§ Task directions: Please write out again, unchanged, the stretch of the material from its beginning through the line that contains "Incarichi conferiti e autorizzati ai dipendenti".

§ Data provided:
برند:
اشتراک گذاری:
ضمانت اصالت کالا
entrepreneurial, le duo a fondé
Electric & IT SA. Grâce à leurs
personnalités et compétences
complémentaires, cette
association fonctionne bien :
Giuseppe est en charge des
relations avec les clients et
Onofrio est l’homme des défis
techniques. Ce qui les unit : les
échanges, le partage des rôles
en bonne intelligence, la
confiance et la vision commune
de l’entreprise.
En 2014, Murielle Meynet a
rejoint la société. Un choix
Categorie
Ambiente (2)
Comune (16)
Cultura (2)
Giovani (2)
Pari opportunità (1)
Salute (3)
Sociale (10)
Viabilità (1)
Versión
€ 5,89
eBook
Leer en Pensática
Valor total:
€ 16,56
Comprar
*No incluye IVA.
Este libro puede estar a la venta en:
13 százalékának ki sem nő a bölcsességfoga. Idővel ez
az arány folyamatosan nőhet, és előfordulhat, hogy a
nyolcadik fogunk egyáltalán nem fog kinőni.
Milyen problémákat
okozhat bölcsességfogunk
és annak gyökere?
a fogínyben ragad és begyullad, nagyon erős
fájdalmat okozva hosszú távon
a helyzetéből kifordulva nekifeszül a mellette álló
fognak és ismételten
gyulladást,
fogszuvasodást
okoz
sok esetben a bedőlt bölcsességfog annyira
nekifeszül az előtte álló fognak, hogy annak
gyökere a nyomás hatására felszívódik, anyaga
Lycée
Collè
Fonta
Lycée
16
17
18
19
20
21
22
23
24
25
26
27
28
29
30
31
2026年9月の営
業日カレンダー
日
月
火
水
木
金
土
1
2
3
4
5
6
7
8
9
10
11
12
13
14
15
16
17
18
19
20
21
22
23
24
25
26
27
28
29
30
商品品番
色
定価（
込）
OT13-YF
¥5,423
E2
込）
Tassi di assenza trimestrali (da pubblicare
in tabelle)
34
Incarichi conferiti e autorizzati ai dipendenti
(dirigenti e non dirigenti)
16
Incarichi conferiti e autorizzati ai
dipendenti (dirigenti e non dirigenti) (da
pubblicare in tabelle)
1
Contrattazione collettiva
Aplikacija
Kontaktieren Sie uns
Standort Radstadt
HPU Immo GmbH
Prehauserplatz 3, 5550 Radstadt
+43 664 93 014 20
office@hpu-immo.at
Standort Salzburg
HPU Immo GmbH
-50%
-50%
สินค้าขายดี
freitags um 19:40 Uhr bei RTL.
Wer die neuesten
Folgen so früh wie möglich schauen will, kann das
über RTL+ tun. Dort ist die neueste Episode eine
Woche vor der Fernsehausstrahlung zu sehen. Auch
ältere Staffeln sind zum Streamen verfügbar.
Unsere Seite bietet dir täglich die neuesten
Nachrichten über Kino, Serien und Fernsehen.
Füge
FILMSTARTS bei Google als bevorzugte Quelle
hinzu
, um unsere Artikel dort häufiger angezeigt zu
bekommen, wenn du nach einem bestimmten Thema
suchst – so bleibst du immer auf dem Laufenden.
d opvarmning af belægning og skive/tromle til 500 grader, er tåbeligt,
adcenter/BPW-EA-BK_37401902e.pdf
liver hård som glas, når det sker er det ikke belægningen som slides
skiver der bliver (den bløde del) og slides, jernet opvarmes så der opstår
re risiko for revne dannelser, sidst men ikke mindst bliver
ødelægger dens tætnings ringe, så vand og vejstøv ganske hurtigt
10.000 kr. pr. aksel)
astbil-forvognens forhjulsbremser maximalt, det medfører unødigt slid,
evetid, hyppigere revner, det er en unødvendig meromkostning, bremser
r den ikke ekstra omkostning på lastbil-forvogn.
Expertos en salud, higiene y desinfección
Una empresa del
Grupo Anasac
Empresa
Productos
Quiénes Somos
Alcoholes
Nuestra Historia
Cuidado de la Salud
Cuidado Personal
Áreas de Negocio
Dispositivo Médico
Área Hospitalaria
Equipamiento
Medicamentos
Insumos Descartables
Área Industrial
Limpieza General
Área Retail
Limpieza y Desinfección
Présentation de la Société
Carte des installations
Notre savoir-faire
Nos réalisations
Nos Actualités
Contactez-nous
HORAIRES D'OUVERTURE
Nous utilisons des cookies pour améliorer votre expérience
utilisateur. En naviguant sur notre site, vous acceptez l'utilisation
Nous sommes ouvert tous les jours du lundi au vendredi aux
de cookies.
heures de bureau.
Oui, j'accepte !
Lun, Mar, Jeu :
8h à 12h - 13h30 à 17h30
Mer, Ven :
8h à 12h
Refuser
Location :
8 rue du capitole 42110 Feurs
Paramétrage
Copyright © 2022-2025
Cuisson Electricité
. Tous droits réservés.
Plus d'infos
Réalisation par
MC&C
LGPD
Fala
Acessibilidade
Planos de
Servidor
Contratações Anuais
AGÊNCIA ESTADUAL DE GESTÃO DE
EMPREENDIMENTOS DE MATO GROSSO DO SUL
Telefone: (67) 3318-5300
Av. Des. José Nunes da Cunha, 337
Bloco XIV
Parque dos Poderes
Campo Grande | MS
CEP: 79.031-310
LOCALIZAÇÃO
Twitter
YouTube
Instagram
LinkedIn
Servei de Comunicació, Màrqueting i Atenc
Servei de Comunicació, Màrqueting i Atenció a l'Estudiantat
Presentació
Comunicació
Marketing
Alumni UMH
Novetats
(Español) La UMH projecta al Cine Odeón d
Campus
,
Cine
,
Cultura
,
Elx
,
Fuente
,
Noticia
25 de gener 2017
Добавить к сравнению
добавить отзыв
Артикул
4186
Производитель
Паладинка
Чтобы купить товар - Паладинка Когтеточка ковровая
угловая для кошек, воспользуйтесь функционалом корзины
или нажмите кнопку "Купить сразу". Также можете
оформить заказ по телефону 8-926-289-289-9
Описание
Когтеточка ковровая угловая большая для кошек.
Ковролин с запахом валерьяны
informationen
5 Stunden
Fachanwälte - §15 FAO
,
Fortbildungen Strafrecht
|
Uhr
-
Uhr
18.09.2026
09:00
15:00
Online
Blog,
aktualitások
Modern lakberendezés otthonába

§ Result of the task:
برند:
اشتراک گذاری:
ضمانت اصالت کالا
entrepreneurial, le duo a fondé
Electric & IT SA. Grâce à leurs
personnalités et compétences
complémentaires, cette
association fonctionne bien :
Giuseppe est en charge des
relations avec les clients et
Onofrio est l’homme des défis
techniques. Ce qui les unit : les
échanges, le partage des rôles
en bonne intelligence, la
confiance et la vision commune
de l’entreprise.
En 2014, Murielle Meynet a
rejoint la société. Un choix
Categorie
Ambiente (2)
Comune (16)
Cultura (2)
Giovani (2)
Pari opportunità (1)
Salute (3)
Sociale (10)
Viabilità (1)
Versión
€ 5,89
eBook
Leer en Pensática
Valor total:
€ 16,56
Comprar
*No incluye IVA.
Este libro puede estar a la venta en:
13 százalékának ki sem nő a bölcsességfoga. Idővel ez
az arány folyamatosan nőhet, és előfordulhat, hogy a
nyolcadik fogunk egyáltalán nem fog kinőni.
Milyen problémákat
okozhat bölcsességfogunk
és annak gyökere?
a fogínyben ragad és begyullad, nagyon erős
fájdalmat okozva hosszú távon
a helyzetéből kifordulva nekifeszül a mellette álló
fognak és ismételten
gyulladást,
fogszuvasodást
okoz
sok esetben a bedőlt bölcsességfog annyira
nekifeszül az előtte álló fognak, hogy annak
gyökere a nyomás hatására felszívódik, anyaga
Lycée
Collè
Fonta
Lycée
16
17
18
19
20
21
22
23
24
25
26
27
28
29
30
31
2026年9月の営
業日カレンダー
日
月
火
水
木
金
土
1
2
3
4
5
6
7
8
9
10
11
12
13
14
15
16
17
18
19
20
21
22
23
24
25
26
27
28
29
30
商品品番
色
定価（
込）
OT13-YF
¥5,423
E2
込）
Tassi di assenza trimestrali (da pubblicare
in tabelle)
34
Incarichi conferiti e autorizzati ai dipendenti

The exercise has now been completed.